その後、レンズ開発も軌道に乗り始めたもののリーマンショックが発生。出資先が撤退してしまうという困難に直面する。そのときにも活きたのが知財だった。東レ(株)に国内販売権を提供することで出資を得ることに成功。これが大企業による商品の評価という信用にもつながり、ベンチャーキャピタルからも出資を獲得できた。

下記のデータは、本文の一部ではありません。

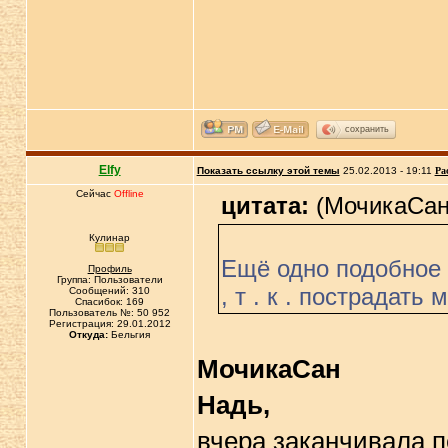
сохранить
Elfy
Показать ссылку этой темы
25.02.2013 - 19:11
Ра
Сейчас
Offline
цитата:
(МочикаСан 
Кулинар
Ещё одно подобное 
Профиль
Группа: Пользователи
, т . к . пострадать
Сообщений: 310
Спасибок: 169
Пользователь №: 50 952
Регистрация: 29.01.2012
Откуда:
Бельгия
МочикаСан
Надь,
вчера заканчивала 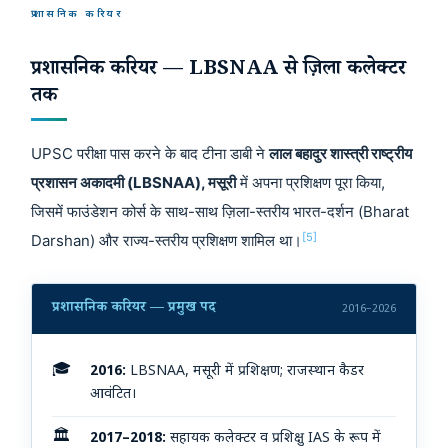
प्रशासनिक करियर
प्रशासनिक करियर — LBSNAA से ज़िला कलेक्टर
तक
UPSC परीक्षा पास करने के बाद टीना डाबी ने
लाल बहादुर शास्त्री राष्ट्रीय
प्रशासन अकादमी (LBSNAA), मसूरी
में अपना प्रशिक्षण पूरा किया,
जिसमें फाउंडेशन कोर्स के साथ-साथ ज़िला-स्तरीय भारत-दर्शन (Bharat
[5]
Darshan) और राज्य-स्तरीय प्रशिक्षण शामिल था।
प्रशासनिक करियर — प्रमुख पद
2016–2026
🎓
2016:
LBSNAA, मसूरी में प्रशिक्षण; राजस्थान कैडर
आवंटित।
🏛️
2017–2018:
सहायक कलेक्टर व प्रशिक्षु IAS के रूप में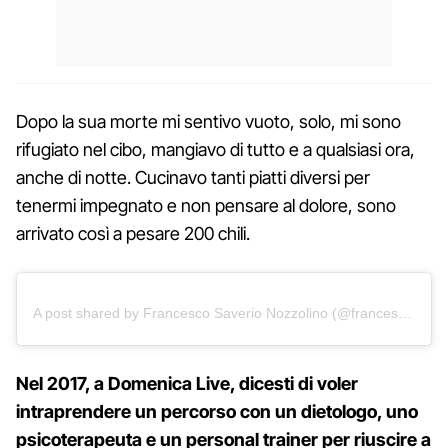
Dopo la sua morte mi sentivo vuoto, solo, mi sono
rifugiato nel cibo, mangiavo di tutto e a qualsiasi ora,
anche di notte. Cucinavo tanti piatti diversi per
tenermi impegnato e non pensare al dolore, sono
arrivato così a pesare 200 chili.
A post shared by Francesco Saverio Nozzolino (@francescosaverionozzolino)
Nel 2017, a Domenica Live, dicesti di voler
intraprendere un percorso con un dietologo, uno
psicoterapeuta e un personal trainer per riuscire a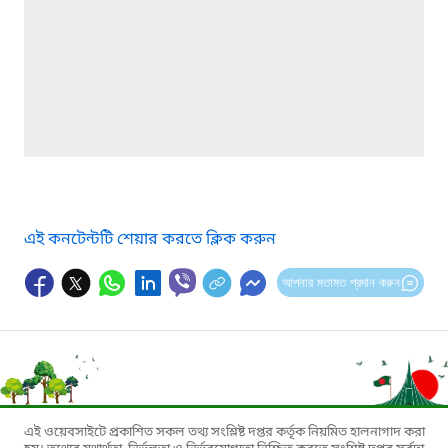
এই কনটেন্টটি শেয়ার করতে ক্লিক করুন
আপনার মতামত প্রদান করুন
এই ওয়েবসাইটে প্রকাশিত সকল তথ্য সংশ্লিষ্ট দপ্তর কর্তৃক নিয়মিত হালনাগাদ করা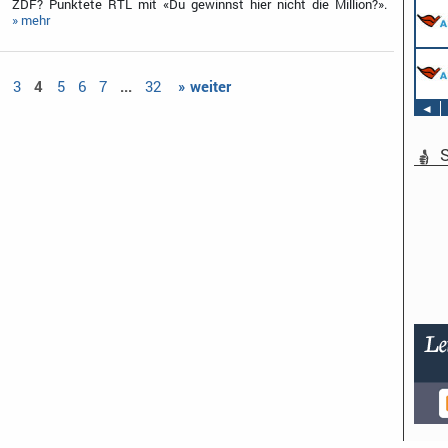
ZDF? Punktete RTL mit «Du gewinnst hier nicht die Million?».
» mehr
2
3
4
5
6
7
...
32
» weiter
◄
S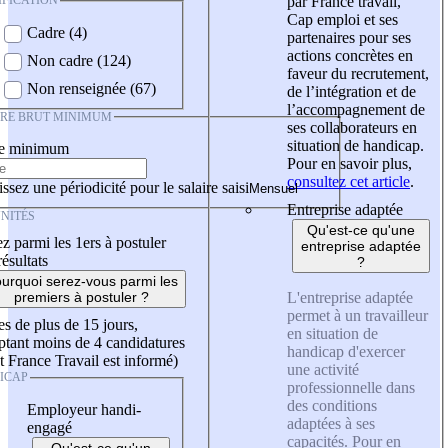
IFICATION
par France travail,
Cap emploi et ses
Cadre (4)
partenaires pour ses
actions concrètes en
Non cadre (124)
faveur du recrutement,
Non renseignée (67)
de l’intégration et de
l’accompagnement de
IRE BRUT MINIMUM
ses collaborateurs en
situation de handicap.
re minimum
Pour en savoir plus,
consultez cet article
.
ssez une périodicité pour le salaire saisi
Entreprise adaptée
NITÉS
Qu'est-ce qu'une
z parmi les 1ers à postuler
entreprise adaptée
résultats
?
urquoi serez-vous parmi les
L'entreprise adaptée
premiers à postuler ?
permet à un travailleur
es de plus de 15 jours,
en situation de
tant moins de 4 candidatures
handicap d'exercer
t France Travail est informé)
une activité
ICAP
professionnelle dans
des conditions
Employeur handi-
adaptées à ses
engagé
capacités. Pour en
Qu'est-ce qu'un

現在ではピンホールコンタクトの基本特許を活かして周辺特許を拡張し、インターネットとつながるスマートコンタクトへの展開も考え、メディカル以外の領域にも踏み出している。

5. 知財の活用信用獲得や資金調達に大きく貢献

・大企業との対等なコミュニケーション

同社では東レ(株)をはじめ、さまざまな大企業とビジネスを展開。知財によって企業の信用を獲得し、対等な交渉ができることが大きく寄与している。

・独自の技術について徹底した知財保護

同社では世界初の商品化をめざしてピンホールコンタクトの開発を進め、世界各国で特許を取得していたが、韓国のコンタクトレンズメーカーが同社の特許と同じ内容の特許を取得するという事態が発生。2年間係争して勝訴した。徹底的に戦うことで知財を顕在化し、他の競合企業へも牽制ができると鑑みて最後まで戦い抜いて知財を守った。

・資金調達

資金調達にあたっては、知財の保有が大きく役立っている。特に産業革新機構のデューデリジェンス時には知財について詳しい調査が実施された。このときに共有いただいたフィードバックが知財戦略に大きく役立っている。